White Men Can't Jump (1992)
bize, adı bahis işlerine karıştığından dolayı profesyonel kariyeri başlamadan biten üstelik başı mafya ile de belaya girmiş olan billy hoyle'u tanıştıran film. çenebaz ve üçkağıtçı sydney rolünde wesley snipes, billy hoyle rolünde woody harrelson ve billy'nin riziko (jeopardy) yarışmasına hazırlanmak için sürekli okuyan karısı rolünde rosie perez iyi iş çıkartmışlardır. filmin başında eşsiz venice beach basketbol ortamlarını görürüz ki aynı ortamlar aynı konu çerçevesinde american history x filminde de görülmektedir.

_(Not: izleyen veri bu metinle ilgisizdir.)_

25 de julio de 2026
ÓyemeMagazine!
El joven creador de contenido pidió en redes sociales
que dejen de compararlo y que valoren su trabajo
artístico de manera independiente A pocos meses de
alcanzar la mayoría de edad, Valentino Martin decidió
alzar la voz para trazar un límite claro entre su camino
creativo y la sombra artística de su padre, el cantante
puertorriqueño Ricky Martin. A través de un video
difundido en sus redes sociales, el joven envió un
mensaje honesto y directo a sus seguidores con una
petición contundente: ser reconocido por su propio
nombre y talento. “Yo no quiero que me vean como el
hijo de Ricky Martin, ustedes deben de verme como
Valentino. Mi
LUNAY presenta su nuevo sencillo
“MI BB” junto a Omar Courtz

Cornbread, Earl and Me (1975)
1975 tarihli bir drama filmi. filmin başrolünde çok tanınan bir isim var, laurence fishburne. hem de en tıfıl haliyle, 12 yaşındaki ergen görüntüsüyle oynuyor filmde. onun dışında tüm karizmasıyla moses gunn, yeşil gözlü laker jamaal wilkes, güçlü siyah kadın rolünde rosalind cash, küçük bir rolde gözükse de büyük üstad antonio fargas oynuyor. bir basketbolsever olarak en etkileyici blaxploitation filmleri arasında ilk 10'a koyabileceğim bir film. müzikleri donald byrd ve the blackbyrds tarafından skorlanınca tadından yenmemiş tabii.
"he had the lightest touch in a heavy town."